TEXT SEGMENT:
Updated 10 July 2026
  • Frequency-informed masking is a method that defines masked units based on spectral features like Fourier coefficients, STFT bins, or octave bands.
  • It is employed in self-supervised pre-training and regularization, optimizing tasks such as dereverberation, perceptual masking, and cross-domain adaptation.
  • This approach integrates concepts from speech coding, psychophysics, and machine learning to selectively emphasize or attenuate frequency components for improved performance.

Frequency-informed masking denotes a family of masking, corruption, or gain-control procedures in which the masked units are defined with reference to frequency structure rather than only to spatial or temporal position. In the literature considered here, “frequency” may refer to Fourier or STFT coefficients, octave or Bark bands, spectrogram regions, per-pixel spectral signatures, or even token and word occurrence frequency. The resulting methods serve distinct purposes: self-supervised pre-training, supervised regularization, explanation, dereverberation, perceptual masking, acceleration, and cross-domain adaptation (Xie et al., 2022, Kosmopoulou et al., 5 Sep 2025, Brüsch et al., 2024, Doloriel et al., 2024).

TASKS AND EXERCISES:
1. In the text on frequency-informed masking, what are the masked units defined with reference to?
2. Write the next part of the text on frequency-informed masking, picking up after its final sentence.

GIVEN DATA:
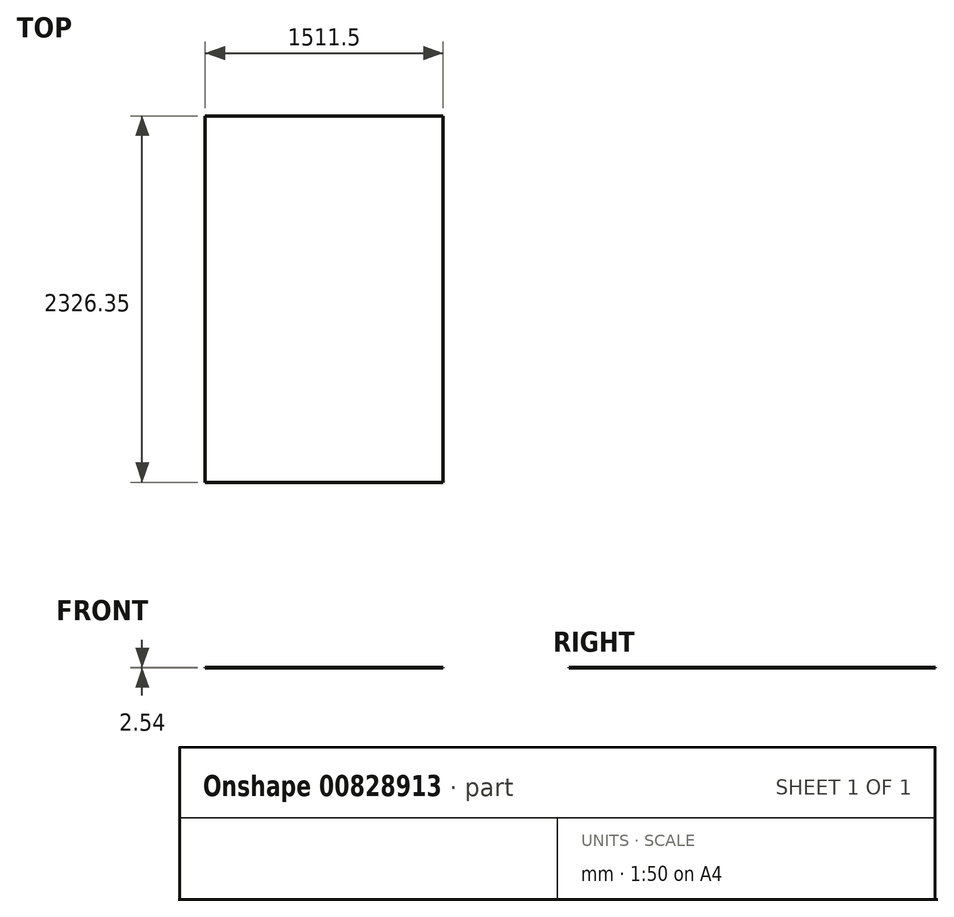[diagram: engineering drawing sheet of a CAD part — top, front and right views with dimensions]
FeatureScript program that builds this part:
annotation { "Feature Type Name" : "Feature", "Feature Type Description" : "" }
export const myFeature = defineFeature(function(context is Context, id is Id, definition is map)
    precondition{}
    {
        {
            var Q0;
            Q0=qCreatedBy(makeId("Top.planeOp"),FACE);
            var sketch = newSketch(context, id + "F0", { "sketchPlane" : qUnion([Q0])});
            skLineSegment(sketch, "E0.bottom", {"start": v(0, 0) * mm, "end": v(0, 0) * mm});
            skLineSegment(sketch, "E0.top", {"start": v(0, 0) * mm, "end": v(0, 0) * mm});
            skLineSegment(sketch, "E0.left", {"start": v(0, 0) * mm, "end": v(0, 0) * mm});
            skLineSegment(sketch, "E0.right", {"start": v(0, 0) * mm, "end": v(0, 0) * mm});
            skPoint(sketch, "E0.middle", {"position": v(0, 0) * mm});
            skLineSegment(sketch, "E1.bottom", {"start": v(597.94, -1634.67) * mm, "end": v(-913.56, -1634.67) * mm});
            skLineSegment(sketch, "E1.top", {"start": v(597.94, 691.68) * mm, "end": v(-913.56, 691.68) * mm});
            skLineSegment(sketch, "E1.left", {"start": v(597.94, -1634.67) * mm, "end": v(597.94, 691.68) * mm});
            skLineSegment(sketch, "E1.right", {"start": v(-913.56, -1634.67) * mm, "end": v(-913.56, 691.68) * mm});
            skPoint(sketch, "E1.middle", {"position": v(-157.81, -471.5) * mm});
            skSolve(sketch);
        }
        {
            var Q0;
            Q0 = qSketchRegion(id + "F0", true);
            extrude(context, id + "F1", {"entities" : qUnion([Q0]), "depth" : 2.54 * mm, "offsetDistance" : 25.4 * mm});
        }
    });
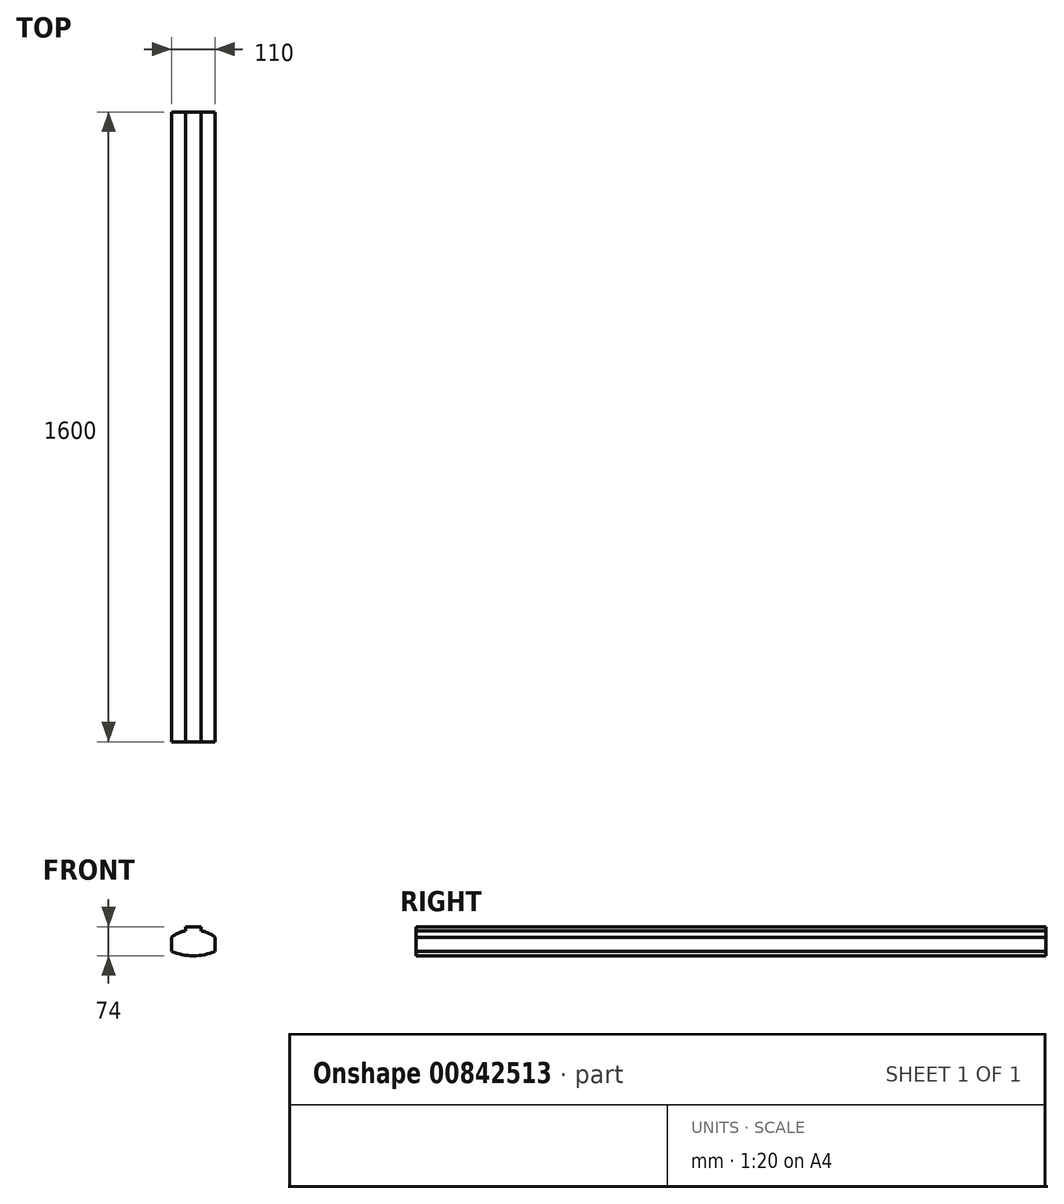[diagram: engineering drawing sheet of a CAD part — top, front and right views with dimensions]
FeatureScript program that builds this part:
annotation { "Feature Type Name" : "Feature", "Feature Type Description" : "" }
export const myFeature = defineFeature(function(context is Context, id is Id, definition is map)
    precondition{}
    {
        {
            var Q0;
            Q0=qCreatedBy(makeId("Front.planeOp"),FACE);
            var sketch = newSketch(context, id + "F0", { "sketchPlane" : qUnion([Q0])});
            skLineSegment(sketch, "E0.left", {"start": v(55, 17.72) * mm, "end": v(55, -17.72) * mm});
            skLineSegment(sketch, "E0.right", {"start": v(-55, 17.72) * mm, "end": v(-55, -17.72) * mm});
            skPoint(sketch, "E0.middle", {"position": v(0, 0) * mm});
            skArc(sketch, "E1", {"start": v(55, 17.72) * mm, "mid": v(38.4, 27.83) * mm, "end": v(20, 34.16) * mm});
            skArc(sketch, "E2", {"start": v(-55, -17.72) * mm, "mid": v(0, -29.84) * mm, "end": v(55, -17.72) * mm});
            skLineSegment(sketch, "E3.top", {"start": v(-20, 44.16) * mm, "end": v(20, 44.16) * mm});
            skLineSegment(sketch, "E3.left", {"start": v(-20, 34.16) * mm, "end": v(-20, 44.16) * mm});
            skLineSegment(sketch, "E3.right", {"start": v(20, 34.16) * mm, "end": v(20, 44.16) * mm});
            skArc(sketch, "E4.trimOffspring", {"start": v(-20, 34.16) * mm, "mid": v(-38.4, 27.83) * mm, "end": v(-55, 17.72) * mm});
            skSolve(sketch);
        }
        {
            var Q0;
            Q0 = qSketchRegion(id + "F0", true);
            extrude(context, id + "F1", {"entities" : qUnion([Q0]), "depth" : 1600 * mm, "offsetDistance" : 25 * mm});
        }
    });
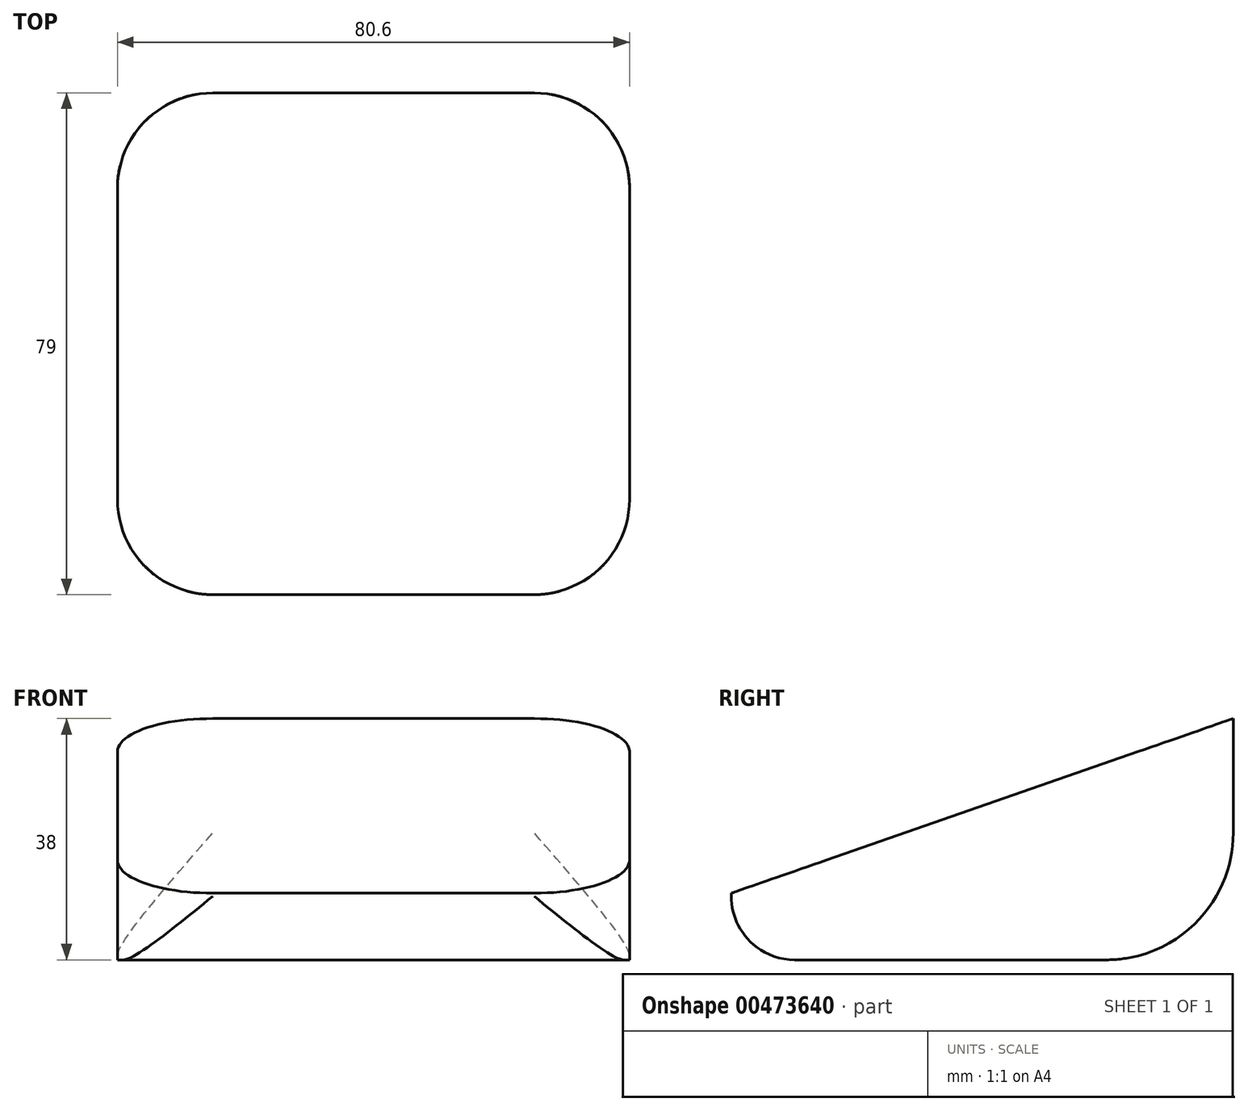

RESULTS FOR EACH TASK:
1. They are defined with reference to frequency structure rather than only to spatial or temporal position.

2.
1. Conceptual foundations and scope

Frequency-informed masking predates its recent use in self-supervised learning. In speech coding, “full frequency masking by octaves” retains only the single strongest spectral component in each octave and assumes it masks the rest, then reconstructs a denser spectrum by octave-wise beta-distribution filling (Filho et al., 2015). In cochlear-implant dereverberation, time-frequency masking is formulated as a gain matrix G(t,f)G(t,f) applied to a CI-oriented representation, with oracle gains derived from the local speech-to-reverberant ratio and instantiated as an ideal binary mask or ideal ratio mask (Shahidi et al., 2021). In psychophysics, critical band masking measures sensitivity to narrowband perturbations by adding one-octave Gaussian noise at controlled spatial frequencies and estimating the noise level required to reduce recognition to criterion (Subramanian et al., 2023). In STFT-domain speech enhancement, even the window function becomes part of the masking problem, since coefficient modification and inverse reconstruction depend on frame conditioning; this motivated optimization of nearly tight windows for time-frequency masking (Kusano et al., 2018).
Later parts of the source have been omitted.